Open davidlpgomes opened 2 months ago
Hey, great contribution! 😄 Could you provide some benchmarks to illustrate how much the rolling AUC calculation has sped up?
Hey @AdilZouitine, thanks! My team and I are the writers of the paper mentioned.
In the paper, we ran several experiments with various stream datasets, comparing our prequential algorithm with the batch version (in addition to scikit-learn's batch implementation). On average, our algorithm proved to be 13 times faster, using 12 times less energy, compared to the batch algorithm (using a window of size 1000).
I will implement a simple stream experiment comparing the time spent to calculate the AUC-PR using our prequential algorithm and the batch version. I'll send the link to the repository when I'm done 😃
Hey, @AdilZouitine, the benchmarks (code and results) comparing the Rolling AUC-PR and the Batch AUC-PR are presented on my benchmark-aucpr repository.

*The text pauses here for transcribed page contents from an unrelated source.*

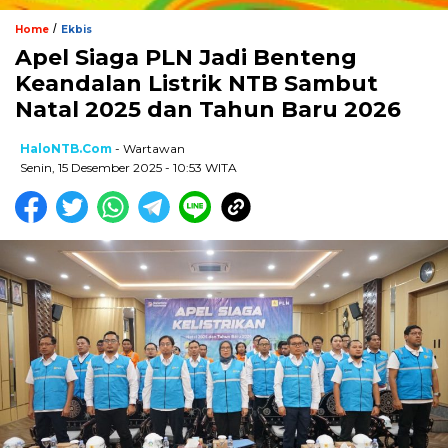
/
Home
Ekbis
Apel Siaga PLN Jadi Benteng
Keandalan Listrik NTB Sambut
Natal 2025 dan Tahun Baru 2026
HaloNTB.com
- Wartawan
Senin, 15 Desember 2025 - 10:53 WITA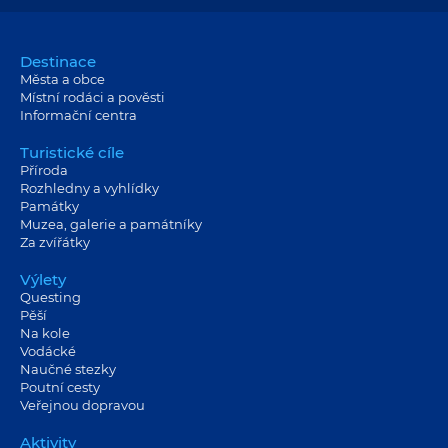
Destinace
Města a obce
Místní rodáci a pověsti
Informační centra
Turistické cíle
Příroda
Rozhledny a vyhlídky
Památky
Muzea, galerie a památníky
Za zvířátky
Výlety
Questing
Pěší
Na kole
Vodácké
Naučné stezky
Poutní cesty
Veřejnou dopravou
Aktivity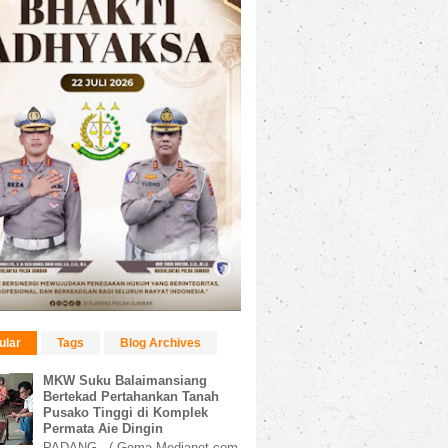
ular
Tags
Blog Archives
MKW Suku Balaimansiang
Bertekad Pertahankan Tanah
Pusako Tinggi di Komplek
Permata Aie Dingin
PADANG, ( Gema Medianet.com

The Rolling algorithm is the same as the contribution, with some unused functions removed. The Batch AUC-PR function has a similar algorithm, but does not store a window of samples, instead, receives the scores and y_true as parameters.
In the benchmarks, they are used directly in C++, i.e., without Cython/Python.
A C++ implementation of the Prequential/Rolling AUC-PR, it uses Cython to compile the code.
It uses a sliding window of size S, calculating the precise (i.e., not an approximation) AUC-PR with the last S seen instances.
Based on Gomes, Grégio, Alves, and Almeida, 2023.